#### Record list ####

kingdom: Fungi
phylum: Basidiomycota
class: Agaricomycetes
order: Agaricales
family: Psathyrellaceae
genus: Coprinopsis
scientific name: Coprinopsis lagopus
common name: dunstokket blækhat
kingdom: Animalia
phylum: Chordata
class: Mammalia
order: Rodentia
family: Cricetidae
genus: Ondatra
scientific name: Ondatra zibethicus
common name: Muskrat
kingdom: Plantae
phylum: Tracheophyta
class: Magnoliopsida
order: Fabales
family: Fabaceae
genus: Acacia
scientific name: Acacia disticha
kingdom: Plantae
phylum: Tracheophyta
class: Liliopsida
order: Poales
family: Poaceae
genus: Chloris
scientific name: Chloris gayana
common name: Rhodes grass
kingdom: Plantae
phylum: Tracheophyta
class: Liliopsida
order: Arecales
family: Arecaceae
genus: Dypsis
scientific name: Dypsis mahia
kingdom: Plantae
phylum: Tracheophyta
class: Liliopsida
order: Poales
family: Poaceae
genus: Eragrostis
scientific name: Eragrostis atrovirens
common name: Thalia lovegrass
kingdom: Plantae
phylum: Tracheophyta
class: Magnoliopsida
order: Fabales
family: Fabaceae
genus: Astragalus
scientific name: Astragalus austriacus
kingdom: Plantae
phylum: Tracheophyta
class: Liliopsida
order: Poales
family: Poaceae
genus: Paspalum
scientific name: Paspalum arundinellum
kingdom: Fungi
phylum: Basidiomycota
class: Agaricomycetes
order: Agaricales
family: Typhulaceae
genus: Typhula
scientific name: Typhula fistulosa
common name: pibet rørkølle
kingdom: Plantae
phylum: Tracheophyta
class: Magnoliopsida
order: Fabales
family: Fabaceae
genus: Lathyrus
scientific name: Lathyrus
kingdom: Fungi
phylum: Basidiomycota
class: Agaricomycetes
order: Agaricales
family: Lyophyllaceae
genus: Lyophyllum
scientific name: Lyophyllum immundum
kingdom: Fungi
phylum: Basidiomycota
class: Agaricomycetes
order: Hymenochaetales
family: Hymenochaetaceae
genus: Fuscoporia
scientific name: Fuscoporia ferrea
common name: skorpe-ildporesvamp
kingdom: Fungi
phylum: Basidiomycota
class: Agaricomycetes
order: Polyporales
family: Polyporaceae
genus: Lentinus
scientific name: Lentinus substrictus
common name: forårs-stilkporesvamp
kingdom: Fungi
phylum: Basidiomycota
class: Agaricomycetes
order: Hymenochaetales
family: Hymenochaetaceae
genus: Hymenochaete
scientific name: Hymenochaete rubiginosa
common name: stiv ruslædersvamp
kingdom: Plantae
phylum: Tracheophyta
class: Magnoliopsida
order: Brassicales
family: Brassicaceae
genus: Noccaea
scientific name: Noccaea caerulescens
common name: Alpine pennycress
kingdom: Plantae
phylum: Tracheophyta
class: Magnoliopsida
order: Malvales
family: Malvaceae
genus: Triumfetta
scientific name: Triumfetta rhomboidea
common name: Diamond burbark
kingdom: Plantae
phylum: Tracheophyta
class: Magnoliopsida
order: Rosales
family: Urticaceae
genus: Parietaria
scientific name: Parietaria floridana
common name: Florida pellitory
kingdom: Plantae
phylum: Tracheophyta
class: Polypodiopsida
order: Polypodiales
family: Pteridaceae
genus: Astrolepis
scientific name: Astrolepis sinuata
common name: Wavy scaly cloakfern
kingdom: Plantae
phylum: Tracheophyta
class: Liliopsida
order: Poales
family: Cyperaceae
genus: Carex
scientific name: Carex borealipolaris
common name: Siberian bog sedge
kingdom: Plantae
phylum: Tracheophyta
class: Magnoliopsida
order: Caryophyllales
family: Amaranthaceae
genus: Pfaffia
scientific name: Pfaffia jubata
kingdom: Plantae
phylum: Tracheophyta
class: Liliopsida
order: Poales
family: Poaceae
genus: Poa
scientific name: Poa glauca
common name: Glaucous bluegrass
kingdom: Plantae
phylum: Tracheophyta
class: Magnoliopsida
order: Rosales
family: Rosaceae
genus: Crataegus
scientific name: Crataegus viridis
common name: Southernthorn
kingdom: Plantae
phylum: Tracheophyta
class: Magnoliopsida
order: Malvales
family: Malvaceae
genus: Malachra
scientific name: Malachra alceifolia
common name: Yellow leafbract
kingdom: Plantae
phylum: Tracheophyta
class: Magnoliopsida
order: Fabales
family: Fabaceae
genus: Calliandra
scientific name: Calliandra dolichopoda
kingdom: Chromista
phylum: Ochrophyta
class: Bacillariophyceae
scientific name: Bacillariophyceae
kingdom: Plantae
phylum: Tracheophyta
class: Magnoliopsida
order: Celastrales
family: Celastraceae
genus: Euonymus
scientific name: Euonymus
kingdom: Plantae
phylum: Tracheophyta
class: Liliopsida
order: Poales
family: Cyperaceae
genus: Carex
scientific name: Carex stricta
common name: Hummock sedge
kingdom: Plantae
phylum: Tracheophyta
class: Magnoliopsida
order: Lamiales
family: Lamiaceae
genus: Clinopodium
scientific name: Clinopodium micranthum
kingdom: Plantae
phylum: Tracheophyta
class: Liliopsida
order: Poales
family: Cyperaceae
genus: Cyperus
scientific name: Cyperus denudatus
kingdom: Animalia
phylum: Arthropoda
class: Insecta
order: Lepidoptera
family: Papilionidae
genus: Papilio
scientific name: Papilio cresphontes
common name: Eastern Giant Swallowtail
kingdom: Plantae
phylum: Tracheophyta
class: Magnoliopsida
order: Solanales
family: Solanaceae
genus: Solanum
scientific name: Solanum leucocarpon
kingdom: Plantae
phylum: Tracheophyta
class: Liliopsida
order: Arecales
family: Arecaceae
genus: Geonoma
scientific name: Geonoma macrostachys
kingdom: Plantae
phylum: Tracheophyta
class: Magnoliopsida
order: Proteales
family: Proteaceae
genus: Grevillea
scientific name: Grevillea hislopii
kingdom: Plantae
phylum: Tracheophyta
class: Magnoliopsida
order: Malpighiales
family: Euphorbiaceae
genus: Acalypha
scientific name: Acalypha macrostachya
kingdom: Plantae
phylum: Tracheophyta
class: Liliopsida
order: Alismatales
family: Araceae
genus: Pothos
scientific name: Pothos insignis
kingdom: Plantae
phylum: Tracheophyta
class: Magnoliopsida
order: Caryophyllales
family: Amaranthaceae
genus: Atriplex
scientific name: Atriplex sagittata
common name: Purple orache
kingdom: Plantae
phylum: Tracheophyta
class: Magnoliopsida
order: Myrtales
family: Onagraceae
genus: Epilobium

####

Return all of the rows above, reproducing each line verbatim and in its original order.

kingdom: Fungi
phylum: Basidiomycota
class: Agaricomycetes
order: Agaricales
family: Psathyrellaceae
genus: Coprinopsis
scientific name: Coprinopsis lagopus
common name: dunstokket blækhat
kingdom: Animalia
phylum: Chordata
class: Mammalia
order: Rodentia
family: Cricetidae
genus: Ondatra
scientific name: Ondatra zibethicus
common name: Muskrat
kingdom: Plantae
phylum: Tracheophyta
class: Magnoliopsida
order: Fabales
family: Fabaceae
genus: Acacia
scientific name: Acacia disticha
kingdom: Plantae
phylum: Tracheophyta
class: Liliopsida
order: Poales
family: Poaceae
genus: Chloris
scientific name: Chloris gayana
common name: Rhodes grass
kingdom: Plantae
phylum: Tracheophyta
class: Liliopsida
order: Arecales
family: Arecaceae
genus: Dypsis
scientific name: Dypsis mahia
kingdom: Plantae
phylum: Tracheophyta
class: Liliopsida
order: Poales
family: Poaceae
genus: Eragrostis
scientific name: Eragrostis atrovirens
common name: Thalia lovegrass
kingdom: Plantae
phylum: Tracheophyta
class: Magnoliopsida
order: Fabales
family: Fabaceae
genus: Astragalus
scientific name: Astragalus austriacus
kingdom: Plantae
phylum: Tracheophyta
class: Liliopsida
order: Poales
family: Poaceae
genus: Paspalum
scientific name: Paspalum arundinellum
kingdom: Fungi
phylum: Basidiomycota
class: Agaricomycetes
order: Agaricales
family: Typhulaceae
genus: Typhula
scientific name: Typhula fistulosa
common name: pibet rørkølle
kingdom: Plantae
phylum: Tracheophyta
class: Magnoliopsida
order: Fabales
family: Fabaceae
genus: Lathyrus
scientific name: Lathyrus
kingdom: Fungi
phylum: Basidiomycota
class: Agaricomycetes
order: Agaricales
family: Lyophyllaceae
genus: Lyophyllum
scientific name: Lyophyllum immundum
kingdom: Fungi
phylum: Basidiomycota
class: Agaricomycetes
order: Hymenochaetales
family: Hymenochaetaceae
genus: Fuscoporia
scientific name: Fuscoporia ferrea
common name: skorpe-ildporesvamp
kingdom: Fungi
phylum: Basidiomycota
class: Agaricomycetes
order: Polyporales
family: Polyporaceae
genus: Lentinus
scientific name: Lentinus substrictus
common name: forårs-stilkporesvamp
kingdom: Fungi
phylum: Basidiomycota
class: Agaricomycetes
order: Hymenochaetales
family: Hymenochaetaceae
genus: Hymenochaete
scientific name: Hymenochaete rubiginosa
common name: stiv ruslædersvamp
kingdom: Plantae
phylum: Tracheophyta
class: Magnoliopsida
order: Brassicales
family: Brassicaceae
genus: Noccaea
scientific name: Noccaea caerulescens
common name: Alpine pennycress
kingdom: Plantae
phylum: Tracheophyta
class: Magnoliopsida
order: Malvales
family: Malvaceae
genus: Triumfetta
scientific name: Triumfetta rhomboidea
common name: Diamond burbark
kingdom: Plantae
phylum: Tracheophyta
class: Magnoliopsida
order: Rosales
family: Urticaceae
genus: Parietaria
scientific name: Parietaria floridana
common name: Florida pellitory
kingdom: Plantae
phylum: Tracheophyta
class: Polypodiopsida
order: Polypodiales
family: Pteridaceae
genus: Astrolepis
scientific name: Astrolepis sinuata
common name: Wavy scaly cloakfern
kingdom: Plantae
phylum: Tracheophyta
class: Liliopsida
order: Poales
family: Cyperaceae
genus: Carex
scientific name: Carex borealipolaris
common name: Siberian bog sedge
kingdom: Plantae
phylum: Tracheophyta
class: Magnoliopsida
order: Caryophyllales
family: Amaranthaceae
genus: Pfaffia
scientific name: Pfaffia jubata
kingdom: Plantae
phylum: Tracheophyta
class: Liliopsida
order: Poales
family: Poaceae
genus: Poa
scientific name: Poa glauca
common name: Glaucous bluegrass
kingdom: Plantae
phylum: Tracheophyta
class: Magnoliopsida
order: Rosales
family: Rosaceae
genus: Crataegus
scientific name: Crataegus viridis
common name: Southernthorn
kingdom: Plantae
phylum: Tracheophyta
class: Magnoliopsida
order: Malvales
family: Malvaceae
genus: Malachra
scientific name: Malachra alceifolia
common name: Yellow leafbract
kingdom: Plantae
phylum: Tracheophyta
class: Magnoliopsida
order: Fabales
family: Fabaceae
genus: Calliandra
scientific name: Calliandra dolichopoda
kingdom: Chromista
phylum: Ochrophyta
class: Bacillariophyceae
scientific name: Bacillariophyceae
kingdom: Plantae
phylum: Tracheophyta
class: Magnoliopsida
order: Celastrales
family: Celastraceae
genus: Euonymus
scientific name: Euonymus
kingdom: Plantae
phylum: Tracheophyta
class: Liliopsida
order: Poales
family: Cyperaceae
genus: Carex
scientific name: Carex stricta
common name: Hummock sedge
kingdom: Plantae
phylum: Tracheophyta
class: Magnoliopsida
order: Lamiales
family: Lamiaceae
genus: Clinopodium
scientific name: Clinopodium micranthum
kingdom: Plantae
phylum: Tracheophyta
class: Liliopsida
order: Poales
family: Cyperaceae
genus: Cyperus
scientific name: Cyperus denudatus
kingdom: Animalia
phylum: Arthropoda
class: Insecta
order: Lepidoptera
family: Papilionidae
genus: Papilio
scientific name: Papilio cresphontes
common name: Eastern Giant Swallowtail
kingdom: Plantae
phylum: Tracheophyta
class: Magnoliopsida
order: Solanales
family: Solanaceae
genus: Solanum
scientific name: Solanum leucocarpon
kingdom: Plantae
phylum: Tracheophyta
class: Liliopsida
order: Arecales
family: Arecaceae
genus: Geonoma
scientific name: Geonoma macrostachys
kingdom: Plantae
phylum: Tracheophyta
class: Magnoliopsida
order: Proteales
family: Proteaceae
genus: Grevillea
scientific name: Grevillea hislopii
kingdom: Plantae
phylum: Tracheophyta
class: Magnoliopsida
order: Malpighiales
family: Euphorbiaceae
genus: Acalypha
scientific name: Acalypha macrostachya
kingdom: Plantae
phylum: Tracheophyta
class: Liliopsida
order: Alismatales
family: Araceae
genus: Pothos
scientific name: Pothos insignis
kingdom: Plantae
phylum: Tracheophyta
class: Magnoliopsida
order: Caryophyllales
family: Amaranthaceae
genus: Atriplex
scientific name: Atriplex sagittata
common name: Purple orache
kingdom: Plantae
phylum: Tracheophyta
class: Magnoliopsida
order: Myrtales
family: Onagraceae
genus: Epilobium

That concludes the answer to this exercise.